***** Текст для изучения

Формально, после последнего урока я свободен. Другой вопрос, что рабочий день учителя ненормированный. У меня есть работы, которые надо проверить, уроки, к которым надо подготовиться. Опять же, в разных классах уроки проходят по-разному: даже если мы говорим об одной параллели, во всех классах одну и ту же тему можно проходить абсолютно по-разному. Есть учителя, которые, как турецкий стрелок, который занял второе место на Олимпийских играх, просто выходят и «побеждают». Тут нужна либо харизма, либо мастерство, либо все вместе. Я пока только учусь.

Условия работы и зарплата

Я считаю, как в той рекламе Mastercard, что работа учителя — бесценна. Ее невозможно оценить в денежном эквиваленте. Безусловно, если бы всем платили по миллиону рублей в месяц, это был бы интересный опыт. И я знаю примеры очень крутых школ, где зарплата учителей может доходить до 250 тысяч рублей в месяц. Но даже этот фактор иногда не удерживает человека на рабочем месте.

**********
***** Фрагменты записей

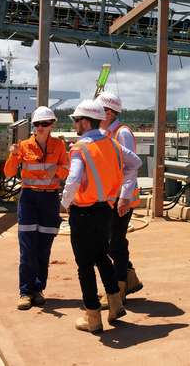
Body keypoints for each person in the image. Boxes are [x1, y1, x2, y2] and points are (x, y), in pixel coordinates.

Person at [61, 99, 142, 334]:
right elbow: (135, 163)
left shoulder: (80, 148)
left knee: (84, 265)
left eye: (76, 120)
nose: (75, 124)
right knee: (101, 256)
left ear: (85, 122)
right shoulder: (113, 144)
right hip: (105, 209)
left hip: (83, 210)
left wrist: (64, 202)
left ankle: (93, 317)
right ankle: (115, 304)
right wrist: (122, 192)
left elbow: (74, 179)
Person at [3, 106, 69, 310]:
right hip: (29, 200)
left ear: (52, 125)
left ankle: (38, 289)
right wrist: (14, 155)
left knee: (44, 247)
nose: (41, 127)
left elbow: (65, 171)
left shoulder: (59, 146)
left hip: (49, 200)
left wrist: (49, 171)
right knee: (27, 248)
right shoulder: (22, 146)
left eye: (45, 124)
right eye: (38, 124)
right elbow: (8, 173)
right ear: (33, 126)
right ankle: (24, 291)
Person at [96, 92, 143, 309]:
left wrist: (124, 198)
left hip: (121, 200)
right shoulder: (106, 132)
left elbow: (129, 168)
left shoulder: (121, 133)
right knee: (110, 242)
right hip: (110, 198)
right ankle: (129, 277)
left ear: (108, 112)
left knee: (115, 242)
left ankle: (120, 287)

**********

__Задания к тексту__:
(a) Какой может быть зарплата учителей в очень крутых школах, если верить тексту о работе учителя?
(b) Дословно перепишите из текста о работе учителя отрывок, который начинается со слов "Формально, после последнего" и заканчивается словами "пока только учусь.".

__Ответы к заданиям__:
(a) До 250 тысяч рублей в месяц.

(b)
Формально, после последнего урока я свободен. Другой вопрос, что рабочий день учителя ненормированный. У меня есть работы, которые надо проверить, уроки, к которым надо подготовиться. Опять же, в разных классах уроки проходят по-разному: даже если мы говорим об одной параллели, во всех классах одну и ту же тему можно проходить абсолютно по-разному. Есть учителя, которые, как турецкий стрелок, который занял второе место на Олимпийских играх, просто выходят и «побеждают». Тут нужна либо харизма, либо мастерство, либо все вместе. Я пока только учусь.